Mortgage rates held on to yesterday's gains in most cases.  Some lenders were even in slightly better shape today, but not enough to have an effect on anything beyond the upfront costs associated with any given rate quote.  Rates themselves would be right in line with yesterday's. 

That's not a bad thing considering yesterday afternoon brought effective rates near their lowest levels of the month.
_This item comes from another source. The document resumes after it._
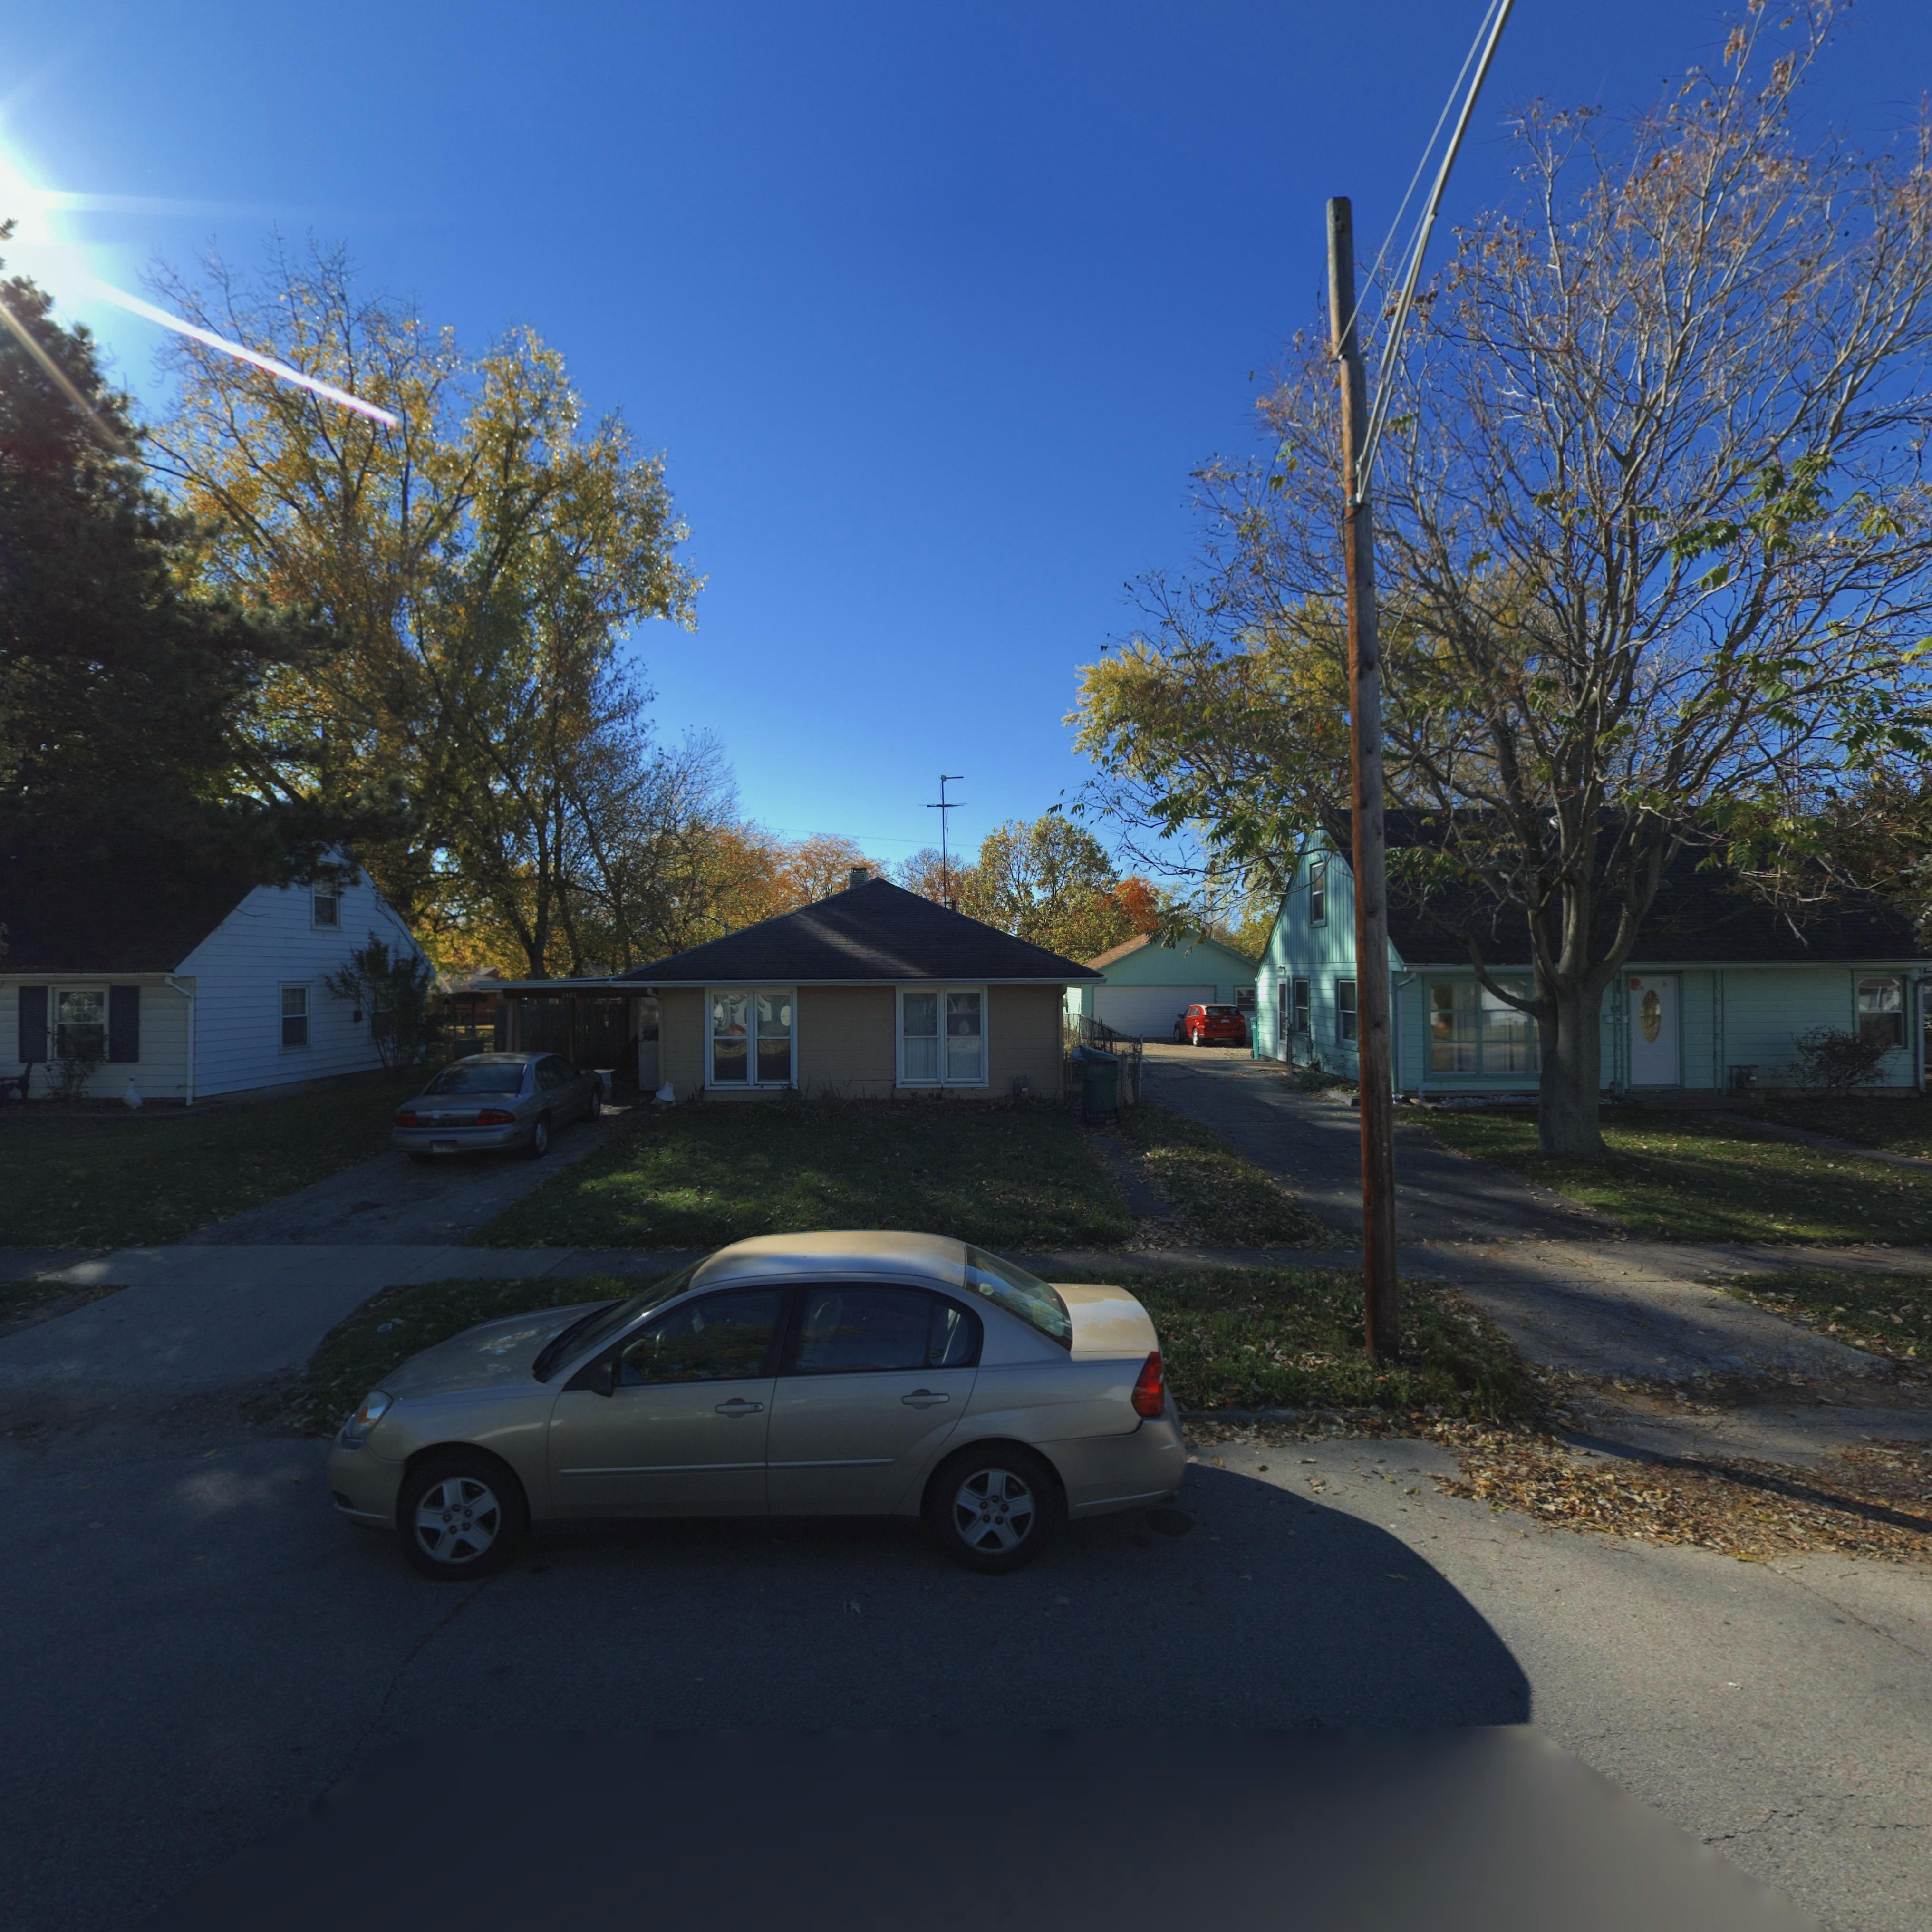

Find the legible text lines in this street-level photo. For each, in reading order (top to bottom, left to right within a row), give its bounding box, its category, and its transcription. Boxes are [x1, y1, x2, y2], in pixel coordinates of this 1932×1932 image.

[561, 991, 578, 999] StreetNumber: 243*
In this case, lower "effective rates" refer to lower upfront closing costs (or higher lender credits) for the prevailing top tier conventional 30yr fixed rates of 4.0%.  

Bond markets (which underlie interest rate movement) continued to pay more attention to policy developments than the economic data that traditionally has an impact.  In today's case, it was news that a few Republican senators may not vote for the tax bill unless certain changes are made.  That resulted in stocks and bond yields both moving lower in the afternoon.  Lower bond yields coincide with lower mortgage rates.  As a result, many lenders were able to release positive rate sheet revisions this afternoon.


Loan Originator Perspective

Bond markets recouped opening losses by mid-day today, as details on tax reform continued to dominate news.  It feels like reform (in some version) will pass, hopefully markets have had ample time to price in any inflationary effects.  I still don't see a massive upside to floating here, feels like a bet on unlikely propositions (tax reform failure/massive international discord/sudden DC drama).  I'm locking loans within 30 days of closing  -Ted Rood, Senior Originator


Today's Most Prevalent Rates

  • 30YR FIXED - 4.0%
  • FHA/VA - 3.75% 
  • 15 YEAR FIXED - 3.375%
  • 5 YEAR ARMS -  2.75 - 3.25% depending on the lender


Ongoing Lock/Float Considerations

  • 2017 had proven to be a relatively good year for mortgage rates despite widespread expectations for a stronger push higher after the presidential election in late 2016. 

  • While rates remain low in absolute terms, they've moved higher in a more threatening way heading into the 4th quarter, relative to the stability and improvement seen earlier in 2017

  • The default stance for now is that this trend toward higher rates has the potential to continue.  It will take more than a few great days here and there for that outlook to change.

  • For weeks, this bullet point had warned about recent stability inviting a bigger dose of volatility.  That volatility is now here.  As such, locking is generally the better choice until the volatility is clearly dying down.
  • Rates discussed refer to the most frequently-quoted, conforming, conventional 30yr fixed rate for top tier borrowers among average to well-priced lenders.  The rates generally assume little-to-no origination or discount except as noted when applicable.  Rates appearing on this page are "effective rates" that take day-to-day changes in upfront costs into consideration.